La base de nuestra relación es la confianza. Si, por ejemplo, me enterase de que se ha masturbado en mi ausencia, lo mandaría a la mierda. Aunque suene exagerado, esta es en definitiva la lógica establecida en nuestra relación. Para mí, solo funciona de esta forma.
La propiedad obliga
La otra cara de la moneda: en esta relación hay aspectos profundos e intensos que no acepto. Rechazo su deseo de controlar una parte de sus finanzas. Rechazo llevarlo cuando quedo con mis amigos, ya que me aterroriza el aprieto en el que me podría meter si nos preguntasen de qué nos conocemos y tuviese que mentir.
Necesito un descanso de la toma de decisiones. La faceta dominante que he descubierto en mí a través de esta relación me pertenece a mí, pero no es más que una faceta de mi personalidad.
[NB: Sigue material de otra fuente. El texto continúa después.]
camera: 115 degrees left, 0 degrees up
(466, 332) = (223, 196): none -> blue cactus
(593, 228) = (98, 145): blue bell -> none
No he nacido para ser ama. La propiedad obliga, y no siempre tengo ganas de asumir esta responsabilidad.
Aunque al principio me resisto, llega un momento en el que empiezo a establecer reglas, pequeños rituales que estructuran nuestra relación. Antes de cada visita, se arrodilla frente a la puerta hasta que yo la abro. Antes de irse, se arrodilla de nuevo ante la puerta y me da las gracias. La única interacción sexual es el cunnilingus; la penetración es tabú. Cuando pasa la noche conmigo, duerme en la alfombra a los pies de mi cama. Tiene que encenderme los cigarrillos. Tiene que planchar toda mi ropa, incluso los calcetines. Cuando limpia, comienza en la cocina y acaba en el baño.
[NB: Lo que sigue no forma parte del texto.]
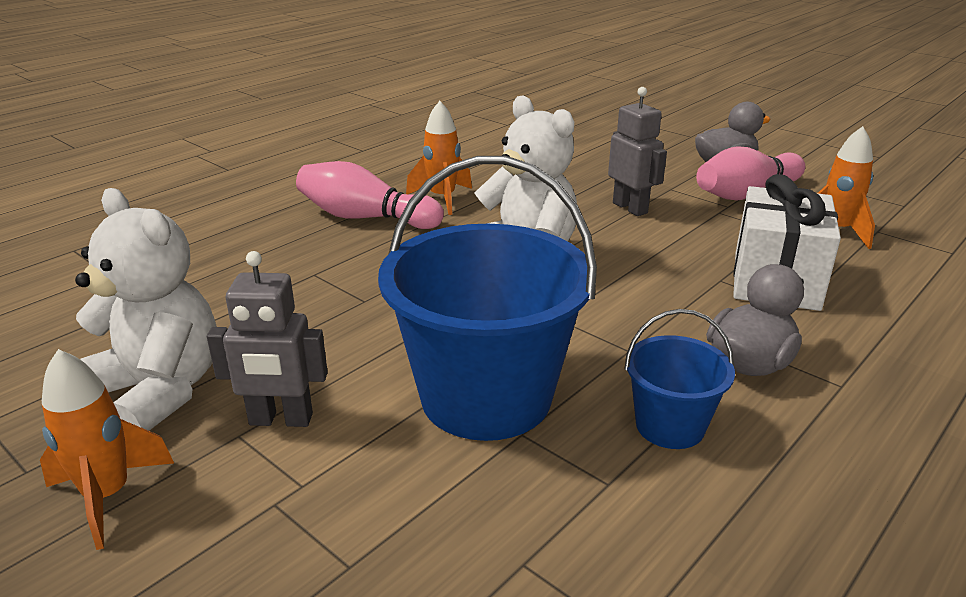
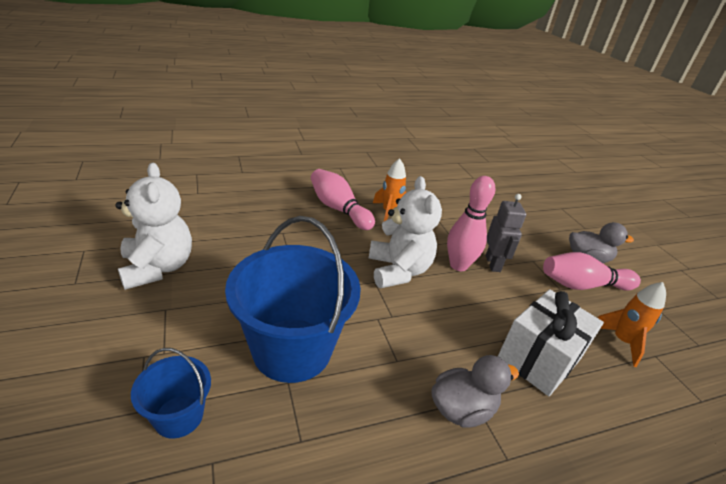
camera: 25 degrees right, 5 degrees up
(108, 496) = (89, 313): orange rocket -> none
(281, 420) = (189, 311): grey robot -> none
(592, 224) = (458, 265): none -> pink bowling pin
(670, 426) = (370, 424): blue bucket -> blue bucket (179, 416)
Sin embargo, hay algo a lo que todavía no sé enfrentarme bien: después de cada visita, me da 200 euros. Necesita pagarme, es parte de su fetiche. Hasta hoy, no he tocado ese dinero, que permanece en un cajón. Tal vez se lo devuelva cuando la relación se acabe, no lo sé.
¿Una relación real?
Lo que más me sorprende de mi esclavo es su determinación por servir. La rotundidad con la que se somete. No espera nada, tiene el simple deseo de dar. Se entrega a este deseo y está totalmente absorto cuando da y sirve. De esta forma, refleja un amor incondicional y desinteresado que, de otra manera, no podría ni debería existir, porque en las relaciones convencionales en desequilibrio permanente, este amor provocaría inestabilidad y enfados. No obstante, con él se trata prácticamente de un estado zen.
Además, me gusta su forma de ser. Es cortés y tiene unos modales asombrosamente buenos. Es inteligente, elocuente y tiene una gran capacidad de discusión. Compartimos valores fundamentales y conversaciones con las que crecemos. Mientras hablamos sobre relaciones, el clima político o finanzas, no hay ninguna jerarquía. Sondeamos nuestras posiciones. No siempre tenemos la misma opinión, pero nuestra interacción se caracteriza por la calma y la confianza. Sin embargo, las situaciones también pueden calentarse.
En una ocasión, durante una discusión caí en el papel de ama. Sus argumentos contundentes sobre la renta básica universal me molestaron tanto que lo obligué a arrodillarse sobre el palo de la escoba durante media hora. ¿Escribí anteriormente que yo no había nacido para ser ama?
Dejando a un lado estos problemas, nos une una rara dinámica.
¿Tengo miedo de que nuestra relación acabe?
No. Tal vez en algún momento él desee tener un ama que lo trate con más firmeza. Tal vez algún día la responsabilidad sea demasiado para mí. Lo que tenemos es un regalo inesperado que todavía nos depara sorpresas. Esto es lo que escribiría Nicholas Sparks, e incluso tendría razón.
Si esta relación se rompiese, me podría imaginar de nuevo en una relación de dominación y sumisión. ¿Pero volverán a alinearse los planetas en alguna ocasión para encontrar una relación como esta que funcione de acuerdo con mis reglas «vainilla»?
No quiero ponerme ropa de cuero ni armarme con insignias de poder como anillos o látigos. Me gustaría acomodarme en el sofá con mis pantalones de chándal, colocar los pies sobre la espalda de mi esclavo y disfrutar viendo cómo Cersei somete a sus atormentadores para vengarse.